We therefore reimplemented their outputs in a freeprocessor and measured the performance of the system under both the old and new configurations. As shown in Figure 3, not only was the overhead miniscule, but the simulation actually ran faster with the freeprocessor. The performance difference arose from the difference in how PsiPhi and the freeprocessor organize their writes. In the freeprocessor, we calculate the appropriate file offsets on each rank and output to a shared file directly; the original PsiPhi approach was to gather the data on the root processor and then do all writing from there.
Figure 3.
Scalability of the PsiPhi simulation. ‘existing’ and ‘Freeprocessing’ produce the same outputs via different mechanisms, while ‘raw’ produces only restart files. Freeprocessing's overhead is negligible; new output methodologies can even increase performance.
3.2. Enzo
Enzo is a simulation code designed for rich, multi-physics hydrodynamic astrophysical calculations [TBN*13]. It is of special interest in the visualization community due to its use of adaptively-refined (i.e., AMR) grids. Enzo runs in parallel via MPI and CUDA on some of the world's Top 500 supercomputers, with OpenMP hybrid parallelism under investigation. For I/O, Enzo relies on the HDF5 library.
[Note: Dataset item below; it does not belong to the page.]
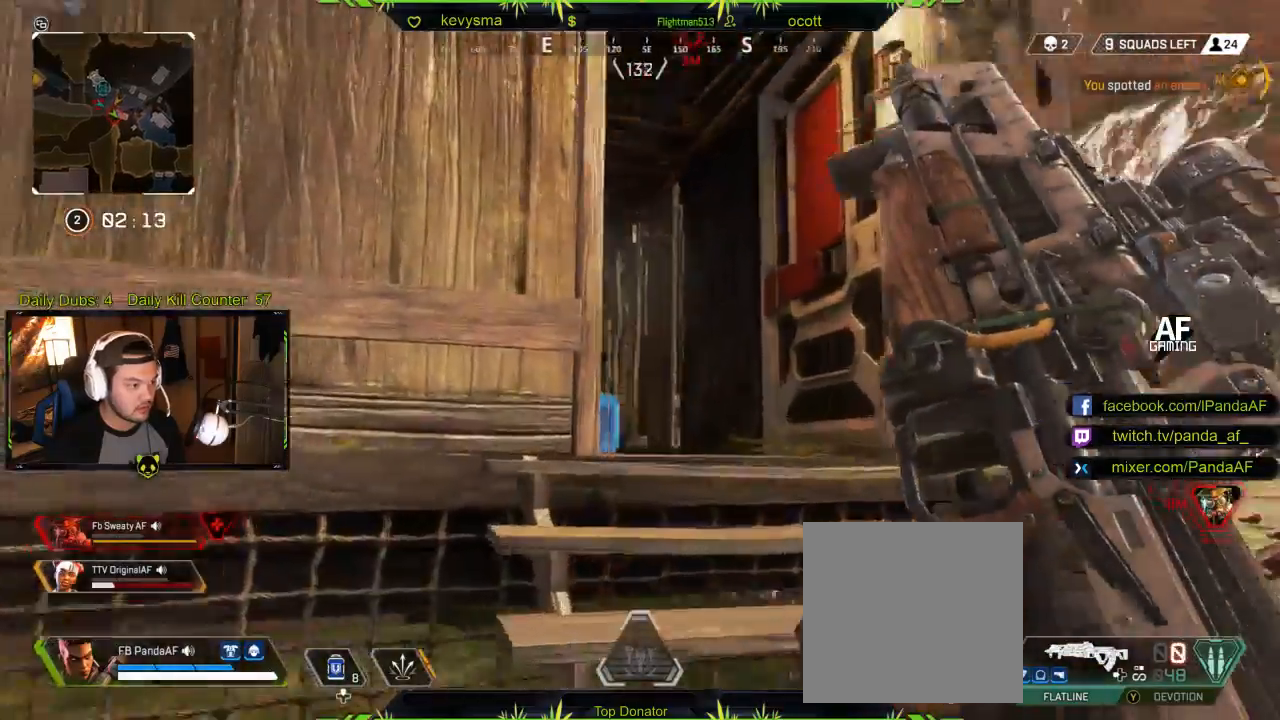
{"buttons": [], "left_stick": "up-right", "right_stick": "down-left", "events": [[50, "right_stick", "center"], [283, "right_stick", "down-left"]]}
As Enzo is HDF5-based and HDF5 provides all the data semantics required, the selection of which fields are of interest is the only required work. For HDF5 outputs, the symbiont configuration file specifies the ‘Datasets’ (in the HDF5 sense) of interest as opposed to a filename; the symbiont assumes that all HDF5 files opened for write access are a simulation output.
When Enzo was first investigated, HDF5 support was not available in our symbiont. Generic HDF5 support in the symbiont required only a day of effort. Configuring it to work with Enzo takes seconds. Users must edit a text file to indicate which field[s] they wish to see. To work with Enzo's yt tool, we utilize the aforementioned freeprocessor that exposes data into Python and runs a script (§ 2.3.2); the script we utilized is a standard yt script, except that it pulls its data from the special ‘freeprocessing’ import, instead of a file. Figure 4 demonstrates this. The 100-line freeprocessor is applicable for any in situ application; the 20-line Python script is specific to yt.
Figure 4.
‘Density’ field generated in situ by the Python visualization tool ‘yt’ applied to an Enzo hydrodynamics simulation. A freeprocessor exposed the data into Python and a standard yt script created the visualization.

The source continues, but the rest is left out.